戦後日本は北朝鮮の「非武装侵略」に無力であった
神社のお話とは多少内容が異なっているが、重要なことなので記載しておく。国際関係を見て行く上で参考になれば幸いである。
日韓の諍いもたけなわと言ったところだが、冷静に考えてみれば、現時点での韓国の状況というのは、戦略的に考えて、戦後日本の「平和ボケ」の帰結だと言えなくもない。
日本国内を見渡してみれば、主要メディアを中心とした朝鮮半島への「無限の愛」(フェイクも含む)か、それ以外の「嫌韓」という勢力分布でほぼ満たされた感がある。
しかし、相手が何者であろうと自国の国益や国土、文化文明の防衛という観点から、我々にその危害が及ばないように考えてさまざまな関係性を構築したり模索したり、先手を打つことは重要である。
戦後日本は、戦略的防衛の視点を自ら放棄して、米国になんでもおんぶに抱っこの幼児的体質からついに抜け出すことなく、令和に至った。
全ての「戦い」のカテゴリーを捨て去ることが「平和」であり、あたかもその「イズム」によって戦後日本の繁栄と平和が約束されてきたかのような「幻想」からいまだ完全には抜け出していない。
韓国の北朝鮮による戦略的「非武装侵略」が功を奏し、その完成形が「文在寅政権」だとするならば、その間日本は何もしてこなかったと言われても文句は言えまい。
朝鮮人の「反日・侮日的気質」は明治期にも存在したし、それを朝鮮の支配層が自らの権力地盤を固めるために利用することは文政権以前からあるが、現政権は韓国という国土を日本の影響下から完全に引き剥がして、統一朝鮮を北主導で完成させるために出現した政権であることが明確であるという点において、盧武鉉政権と並び「特殊性」が強い。
武力による防衛と共に非武力による防衛というのは古来孫子の用間篇に語られている通り、極めて重要な要素になる。
戦後韓国の支配層は、日本人と会うときは、
「韓国の今の発展があるのは日本のおかげです。
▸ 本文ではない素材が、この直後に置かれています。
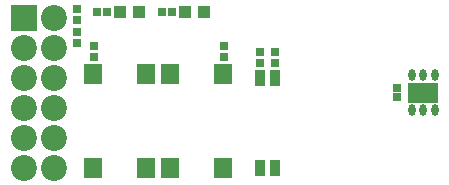
<source format=gts>
G04*
G04 #@! TF.GenerationSoftware,Altium Limited,Altium Designer,21.1.1 (26)*
G04*
G04 Layer_Color=8388736*
%FSLAX44Y44*%
%MOMM*%
G71*
G04*
G04 #@! TF.SameCoordinates,1E62C949-7E6C-4E94-960E-AF288404BBEF*
G04*
G04*
G04 #@! TF.FilePolarity,Negative*
G04*
G01*
G75*
%ADD22R,0.7200X0.7200*%
%ADD23R,1.0000X1.0000*%
%ADD24R,0.7500X0.6500*%
%ADD25R,0.6500X0.7500*%
%ADD26R,0.9600X1.4700*%
%ADD27R,0.9400X1.4700*%
%ADD28R,1.5000X1.7500*%
%ADD29R,2.6000X1.7000*%
%ADD30O,0.6000X1.0000*%
%ADD31C,2.2000*%
%ADD32R,2.2000X2.2000*%
D22*
X329000Y72000D02*
D03*
Y80000D02*
D03*
D23*
X94000Y144000D02*
D03*
X110000D02*
D03*
X149000D02*
D03*
X165000D02*
D03*
D24*
X58000Y137500D02*
D03*
Y146500D02*
D03*
Y127500D02*
D03*
Y118500D02*
D03*
X213000Y101500D02*
D03*
Y110500D02*
D03*
X225000Y101500D02*
D03*
Y110500D02*
D03*
X182000Y106500D02*
D03*
Y115500D02*
D03*
X72000Y106500D02*
D03*
Y115500D02*
D03*
D25*
X83500Y144000D02*
D03*
X74500D02*
D03*
X138500D02*
D03*
X129500D02*
D03*
D26*
X225350Y88100D02*
D03*
X212650D02*
D03*
Y11900D02*
D03*
D27*
X225350D02*
D03*
D28*
X136500Y12250D02*
D03*
Y91750D02*
D03*
X181500Y12250D02*
D03*
Y91750D02*
D03*
X116500Y91750D02*
D03*
Y12250D02*
D03*
X71500Y91750D02*
D03*
Y12250D02*
D03*
D29*
X351000Y76000D02*
D03*
D30*
X361000Y61000D02*
D03*
X351000D02*
D03*
X341000D02*
D03*
Y91000D02*
D03*
X351000D02*
D03*
X361000D02*
D03*
D31*
X38000Y12600D02*
D03*
X12600D02*
D03*
X38000Y38000D02*
D03*
X12600D02*
D03*
X38000Y63400D02*
D03*
X12600D02*
D03*
X38000Y114200D02*
D03*
Y139600D02*
D03*
X12600Y114200D02*
D03*
Y88800D02*
D03*
X38000D02*
D03*
D32*
X12600Y139600D02*
D03*
M02*

</source>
戦前は良かった。」
などと口にするが、自国内に戻ると強烈な反日政策をとったりしてきた。
これは一種の用間戦略であって、シナ人ほど卓越してはいないが、こういう策を「用日」(日本を利用する)と言っているようだ。
仲良しか喧嘩(あるいは嫌いです的な)かの二種類の「方策」しかない日本の戦後国際関係のあり方から脱却して、より洗練された外交方策は必要であるし、今年に入ってからの日本外交はようやくそれらしい姿を見つめつつあるように思われるが、まだまだこれからという気もするし、気を引き締めて諸外国と関わって行くべき重要な段階にあると言えるだろう。
なお、上記の話は、個々人が行う人間関係には当てはまらないことを付記しておく。日本人はこれを混同する者が多い。だから足元を見られて変な勢力に取り込まれる日本人が後を絶たないのである。
なお、孫子「用間篇」には以下のようなことが記載されている。以下関連サイトから転載。
間者の使用法には五種類ある。「因間」「内間」「反間」「死間」「生間」である。
これら五種の間者が同時に諜報活動を行い、互いにその存在を知らないことを「神紀」と言い、君主の宝である。
* 因間は、敵国の民間人に諜報活動をさせるものである。
* 内間は、敵国の官吏に諜報活動をさせるものである。
* 反間は、敵国の間者に諜報活動をさせるものである。
* 死間は、虚偽の軍事計画を作り、別の間者がその情報を敵に漏らして、敵を欺くものである。
* 生間は、敵国に潜入した後、生還して情報をもたらすものである。